My husband and I are in moving mode.
Looking for our next place is interesting - there seems to be some differences between what we expect and "the normal layout of the land" in how important the dinner table is and where it should be located.
One difference seem to be that we actually use our dinner table. At least twice every day - and here during work-from-home more like three times.
We know people who don't even have a dinner table - and we wonder how they survive.
Naturally, there are plenty of valid alternatives. Perhaps you have a high counter and a couple of bar stools. Or a sofa. Or people eat in their respective rooms.
Food will be eaten somewhere.
Communal eating - as a family - is close to sacred to Danish families while, apparently, not happening in a lot of American families. It is important to know ones priorities as the calendar otherwise easily fills up with little league, scout meetings, piano lessons, after-school activities...
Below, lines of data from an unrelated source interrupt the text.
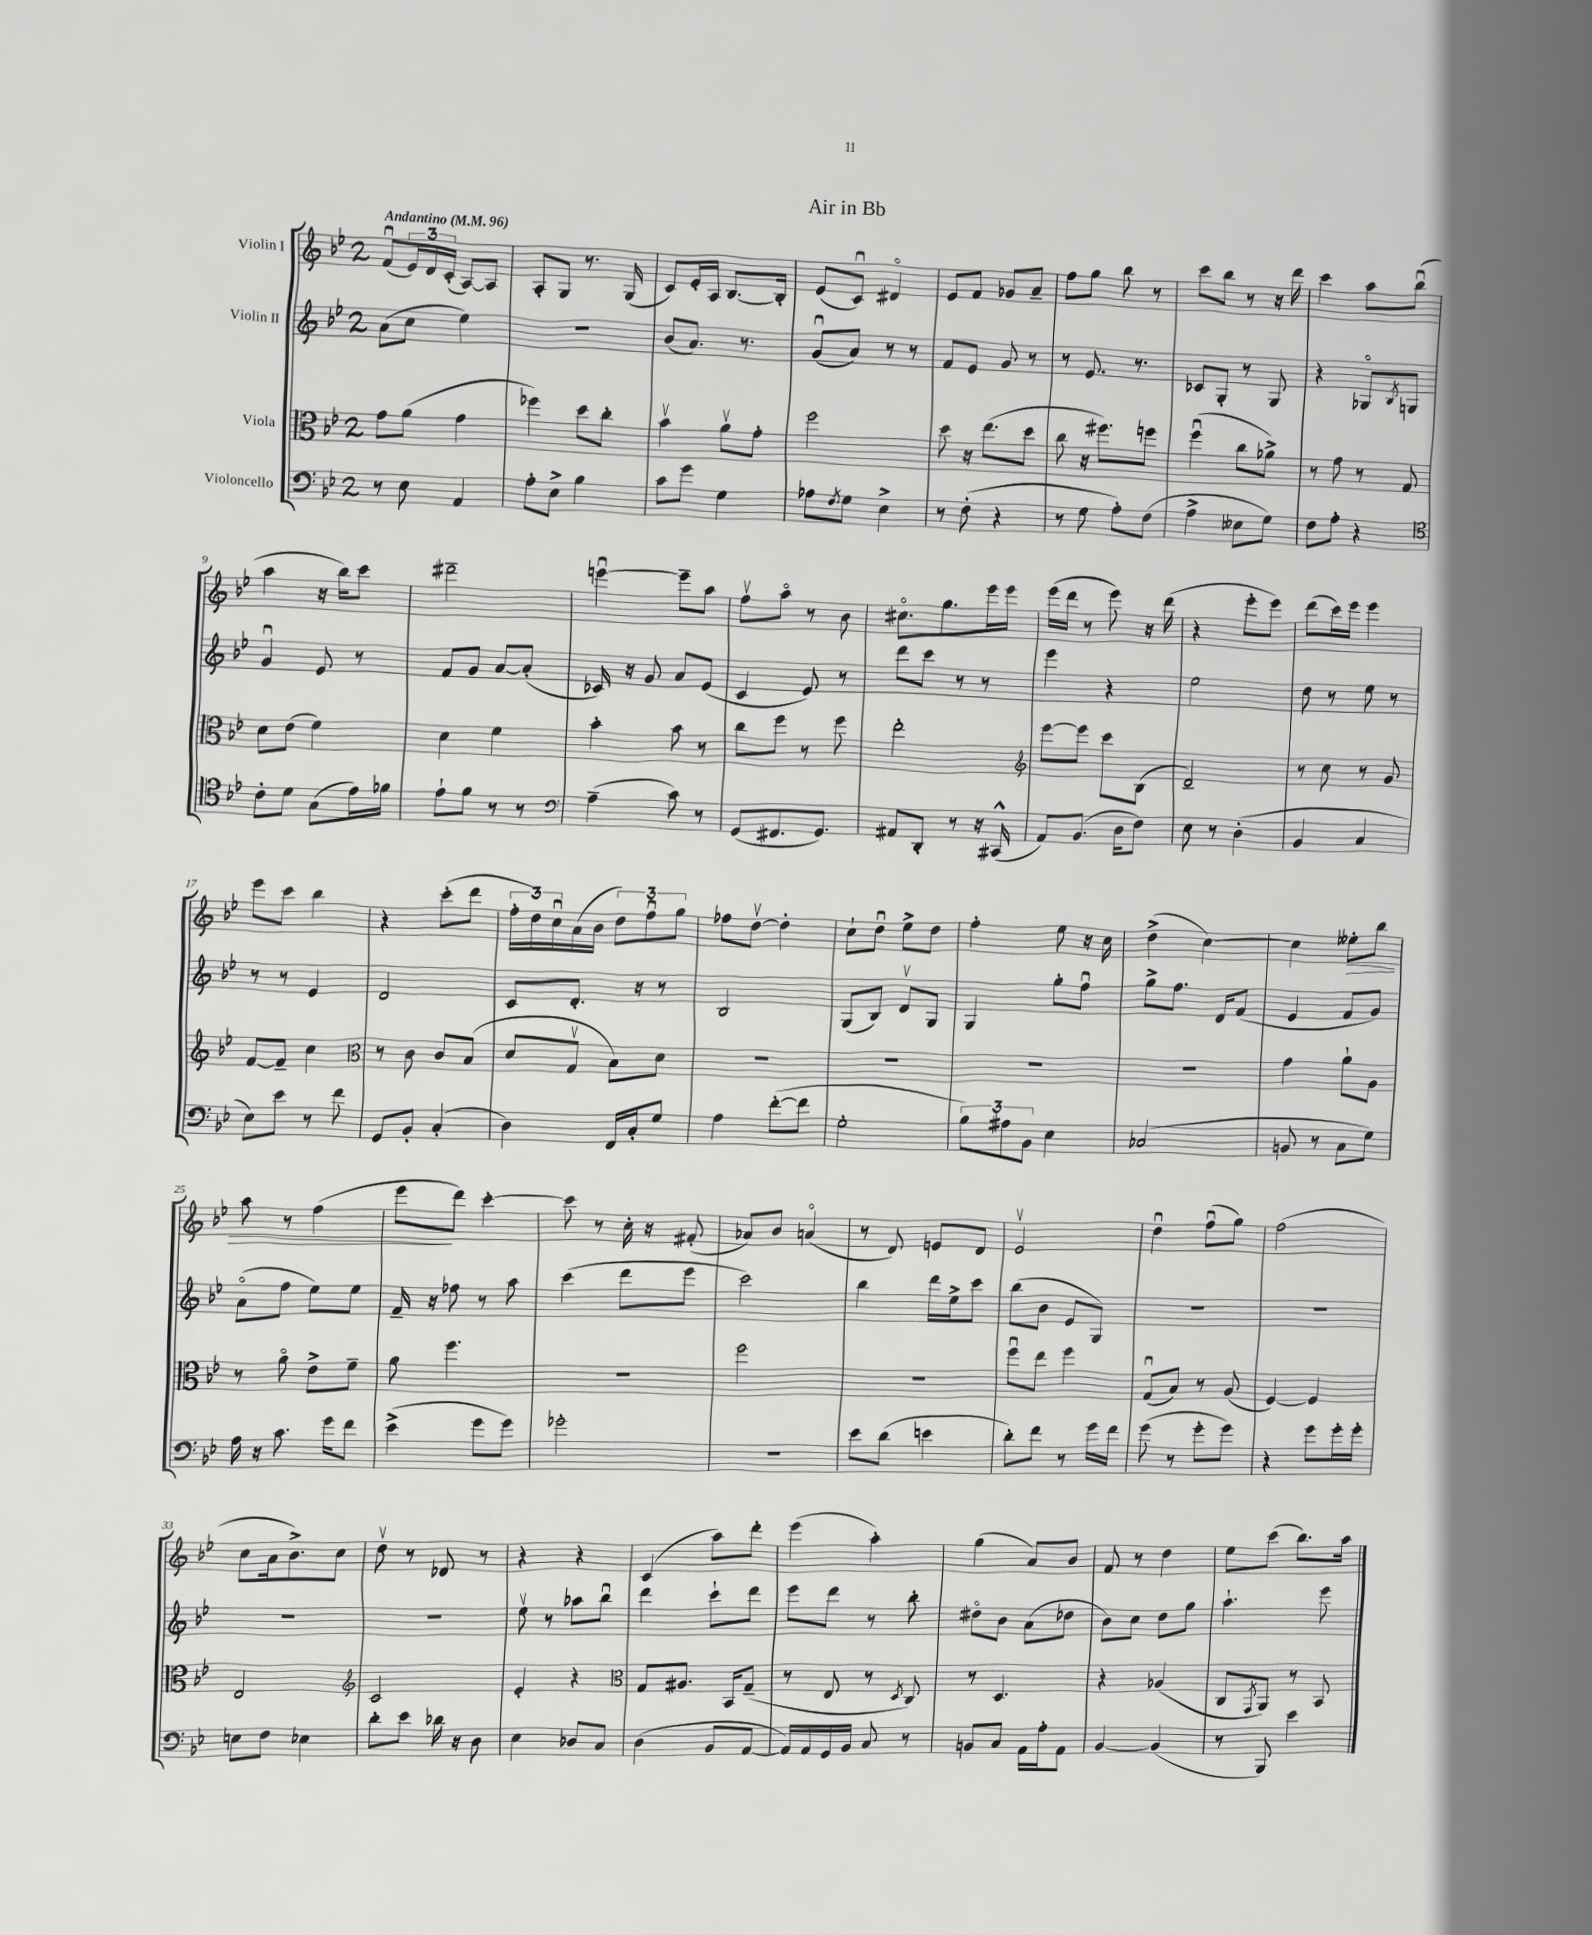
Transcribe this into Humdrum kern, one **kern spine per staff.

**kern	**kern	**kern	**kern	**dynam
*part4	*part3	*part2	*part1	*part1
*staff4	*staff3	*staff2	*staff1	*staff1
*I"Violoncello	*I"Viola	*I"Violin II	*I"Violin I	*
*clefF4	*clefC3	*clefG2	*clefG2	*
*k[b-e-]	*k[b-e-]	*k[b-e-]	*k[b-e-]	*
*M2/4	*M2/4	*M2/4	*M2/4	*
*MM96	*MM96	*MM96	*MM96	*
=1	=1	=1	=1	=1
!	!	!	!LO:TX:a:B:t=Andantino	!
8r	8g\L	(8a\L	(8fu/L	.
8E-\	(8a\J	8cc\J	24e-/L)	.
.	.	.	24d/	.
.	.	.	(24c'/JJ	.
4AA/	4g\	4ee-\)	[8A/L)	.
.	.	.	8A/J]	.
=2	=2	=2	=2	=2
8A'\L	4ff-X\)	2r	8A'/L	.
8E-^\J	.	.	8G/J	.
4B-\	8dd\L	.	8.r	.
.	8cc'\J	.	.	.
.	.	.	(16G/	.
=3	=3	=3	=3	=3
8c\L	4b-v\	(8b-/L	8c/L)	.
8g\J	.	8.a/J)	16e-'/L	.
.	.	.	16A/JJ	.
4G\	8av\L	.	[8.B-/L	.
.	.	8.r	.	.
.	8g'\J	.	.	.
.	.	.	16B-'/Jk]	.
=4	=4	=4	=4	=4
8A-X\L	2ff\	(8gu/L	(8e-/L	.
8qF/	.	.	.	.
8G\J	.	8a/J)	8cu/J)	.
4E-^\	.	8r	4d#X/	.
.	.	8r	.	.
=5	=5	=5	=5	=5
8r	8dd\	8f/L	8e-/L	.
(8F'\	16r	8e-/J	8f/J	.
.	(8.ee-\L	.	.	.
4r	.	8g/	8g-X/L	.
.	8dd\J	8r	8a~/J	.
=6	=6	=6	=6	=6
8r	8cc\	8r	8ff\L	.
8G\	16r	8.e-/	8gg\J	.
.	8.ff#X\L)	.	.	.
8A'\L)	.	.	8bb-\	.
.	.	8.r	.	.
(8F\J	8ffn\J	.	8r	.
=7	=7	=7	=7	=7
4A^\	(4ffu\	8c-X/L	8ccc\L	.
.	.	8G'/J	8bb-\J	.
8E--X\L	8cc\L	8r	8r	.
8G\J)	8a-X^\J)	8G/	16r	.
.	.	.	16ddd\	.
=8	=8	=8	=8	=8
8F\L	8r	4r	4ccc\	.
8A'\J	8g\	.	.	.
4r	8r	8G-X/L	8aa\L	.
.	.	8qB-/	.	.
.	8G/	8Gn/J	(8bb-u\J	.
!!LO:LB:g=z
=9	=9	=9	=9	=9
*clefC4	*	*	*	*
8c'\L	8d\L	4gu/	4aa\	.
8d\J	(8e-\J	.	.	.
(8G\L	4f\)	8e-/	16r	.
.	.	.	16bb-\KL)	.
16e-\L)	.	8r	8ccc\J	.
16f-X\JJ	.	.	.	.
=10	=10	=10	=10	=10
8e-`\L	4d\	8f/L	2ddd#X~\	.
8f\J	.	8g/J	.	.
8r	4f\	[8a/L	.	.
8r	.	(8a'/J]	.	.
=11	=11	=11	=11	=11
*clefF4	*	*	*	*
(4A~\	4b-'\	16c-X/)	[4eeenu\	.
.	.	16r	.	.
.	.	8g/	.	.
8c\)	8b-\	8a/L	8eee~\L]	.
8r	8r	(8e-/J	8aa\J	.
=12	=12	=12	=12	=12
(8GG/L	8cc\L	4c/	8ffv\L	.
8.FF#X/	8ff\J	.	8aa\J	.
.	8r	8e-/)	8r	.
8.GG/J)	.	.	.	.
.	8ff\	8r	8b-\	.
=13	=13	=13	=13	=13
8AA#X/L	2ee-'\	8ddd\L	8.cc#X\L	.
8DD'/J	.	8ccc\J	.	.
.	.	.	8.gg\	.
8r	.	8r	.	.
16r	.	8r	16eee-\L	.
(16CC#X^^/	.	.	16eee-\JJ	.
=14	=14	=14	=14	=14
*	*clefG2	*	*	*
8AA/L)	[8eee-\L	4eee-\	(16eee-\LL	.
.	.	.	16ddd\JJ	.
(8.BB-/J	8eee-\J]	.	8r	.
.	8ccc\L	4r	8eee-\)	.
16D\KL	.	.	.	.
8F\J)	(8B-\J	.	16r	.
.	.	.	(16ddd\	.
=15	=15	=15	=15	=15
8E-\	2d~/)	2ee-\	4r	.
8r	.	.	.	.
(4D'\	.	.	8eee-'\L	.
.	.	.	8eee-\J)	.
=16	=16	=16	=16	=16
4BB-/	8r	8dd\	(8ddd\L	.
.	8cc\	8r	16ccc\L)	.
.	.	.	16eee-\JJ	.
4C/	8r	8ee-\	4eee-\	.
.	8g/	8r	.	.
!!LO:LB:g=z
=17	=17	=17	=17	=17
8E-\L)	[8f/L	8r	8eee-\L	.
8e-\J	8f~/J]	8r	8ccc\J	.
8r	4cc\	4e-/	4bb-\	.
8f\	.	.	.	.
=18	=18	=18	=18	=18
*	*clefC3	*	*	*
8GG/L	8r	2d/	4r	.
8BB-'/J	8c\	.	.	.
(4C'/	8c/L	.	(8ccc'\L	.
.	(8B-/J	.	8ddd\J	.
=19	=19	=19	=19	=19
4D\)	8d/L	8c/L	24ff'\LL	.
.	.	.	24dd\)	.
.	.	.	24ccu\	.
.	8Gv/J	8.d'/J	(16a\	.
.	.	.	16b-\JJ	.
16FF/LL	8B-\L)	.	12dd\L)	.
16C'/J	.	16r	.	.
.	.	.	12ffu\	.
8G/J	8d\J	8r	.	.
.	.	.	12gg\J	.
=20	=20	=20	=20	=20
4A\	2r	2B-/	8ff-X\L	.
.	.	.	[8ddv\J	.
([8f'\L	.	.	4dd'\]	.
8f\J]	.	.	.	.
=21	=21	=21	=21	=21
2G'\	2r	(8G/L	8cc`\L	.
.	.	8B-/J)	8ddu\J	.
.	.	8dv/L	8ee-^\L	.
.	.	8G/J	8dd\J	.
=22	=22	=22	=22	=22
12B-\L)	2r	4G/	4ff'\	.
12A#X\	.	.	.	.
12BB-\J	.	.	.	.
4E-\	.	8gg'\L	8ee-\	.
.	.	8ffu\J	16r	.
.	.	.	16cc\	.
=23	=23	=23	=23	=23
(2C-X/	2r	8gg^\L	(4dd^\	.
.	.	8.ff\J	.	.
.	.	.	[4cc\)	.
.	.	16d/KL	.	.
.	.	(8f/J	.	.
=24	=24	=24	=24	=24
8BBn/	4g\	4e-/	4cc\]	.
8r	.	.	.	.
!	!	!	!	!LO:HP:b
8C\L	8a`\L	8f/L	8ee--X'\L	>
8G\J)	8A\J	8g/J)	8bb-\J	.
!!LO:LB:g=z
=25	=25	=25	=25	=25
16A\	8r	(8a\L	8aa\	.
16r	.	.	.	.
8.c\	8a\	8ff\J	8r	.
.	8e-^\L	8ee-\L)	(4ff\	.
16g\KL	.	.	.	.
8f\J	8f~\J	8ee-\J	.	.
=26	=26	=26	=26	=26
(4e-^\	8a\	16f~/	8eee-\L	.
.	.	16r	.	.
.	4.ff\	8ff-X\	8ddd\J)	]
8g\L	.	8r	[4ccc'\	.
8g\J)	.	8aa\	.	.
=27	=27	=27	=27	=27
2g-X'\	2r	(4ccc\	8ccc\]	.
.	.	.	8r	.
.	.	8ddd\L	16cc'\	.
.	.	.	16r	.
.	.	8eee-\J	(8f#X'/	.
=28	=28	=28	=28	=28
2r	2ff\	2ccc\)	8a-X/L)	.
.	.	.	8b-/J	.
.	.	.	(4an/	.
=29	=29	=29	=29	=29
8e-\L	2r	4bb-\	8r	.
(8d\J	.	.	8d/)	.
4en\	.	16ddd\LL	8en/L	.
.	.	16ee-^\J	.	.
.	.	8ccc\J	8d/J	.
=30	=30	=30	=30	=30
8d'\L)	8ffu\L	(8bb-\L	2e-v/	.
8f\J	8ee-\J	8b-\J	.	.
8r	4ff\	8e-/L	.	.
16g\LL	.	8G/J)	.	.
16f\JJ	.	.	.	.
=31	=31	=31	=31	=31
(8g\	(8Gu/L	2r	4ddu\	.
8r	8B-/J)	.	.	.
8g'\L	8r	.	(8ffu\L	.
8g\J)	(8A/	.	8gg\J)	.
=32	=32	=32	=32	=32
4r	[4F/)	2r	(2ff\	.
8g\L	4F/]	.	.	.
16g'\L	.	.	.	.
16g'\JJ	.	.	.	.
!!LO:LB:g=z
=33	=33	=33	=33	=33
8En\L	2E-/	2r	8cc\L	.
8F\J	.	.	16a\k	.
.	.	.	8.b-^\)	.
4E-X\	.	.	.	.
.	.	.	8cc\J	.
=34	=34	=34	=34	=34
*	*clefG2	*	*	*
8d'\L	2c/	2r	8ddv\	.
8e-\J	.	.	8r	.
16d-X\	.	.	8d-X/	.
16r	.	.	.	.
8D\	.	.	8r	.
=35	=35	=35	=35	=35
4E-\	4e-'/	8ee-v\	4r	.
.	.	8r	.	.
8D-X/L	4r	8aa-X\L	4r	.
8C/J	.	8bb-u\J	.	.
=36	=36	=36	=36	=36
*	*clefC3	*	*	*
(4D\	8G/L	4ddd\	(4c/	.
.	8.A#X/J	.	.	.
8BB-/L	.	8ccc`\L	8aa\L)	.
.	16BB-/KL	.	.	.
[8AA/J	(8G~/J	8ddd\J	8ddd'\J	.
=37	=37	=37	=37	=37
16AA/LL])	8r	8eee-\L	(4eee-\	.
16AA/	.	.	.	.
16GG/	8E-/	8ddd\J	.	.
16BB-/JJ	.	.	.	.
8C/	8r	8r	4aa'\)	.
.	8qD/	.	.	.
8r	8C/)	8bb-'\	.	.
=38	=38	=38	=38	=38
8BBn/L	8r	8dd#X\L	(4gg\	.
8C/J	4.D/	8b-\J	.	.
16AA\LL	.	(8a\L	8a/L)	.
16A'\J	.	.	.	.
8AA\J	.	8dd-X\J	8b-/J	.
=39	=39	=39	=39	=39
[4BB-/	4r	8b-\L)	8f/	.
.	.	8cc\J	8r	.
(4BB-/]	(4A-X/	8dd\L	4dd\	.
.	.	8gg\J	.	.
=40	=40	=40	=40	=40
8r	8C/L	4.aa`\	8ee-\L	.
.	8qGG/	.	.	.
8BBB-/)	8AA/J)	.	(8ccc\J	.
4e-\	8r	.	8.bb-\L)	.
.	8BB-/	8eee-\	.	.
.	.	.	16aa\Jk	.
==	==	==	==	==
*-	*-	*-	*-	*-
Both ways are fine - but it should be a conscious decision. We can't create childhood memories after the kids have grown up.
This short video contains a lot of the reasons Danes and other Scandinavian families meet around the dinner table.
Notice, that in the movie the table is round. That is chosen for effect. But whether the physical tabletop is round, rectangular, or super ellipse, nobody sits at the proverbial head of the table. Everybody gets talking time.
My children refer to these many evenings as their "Dinner Table MBA" because everything can be discussed: the history of summer saving time, politics, news from ye ole country, their parent's latest startups, differences between cultural norms...
Please put phones away - it is also listening time.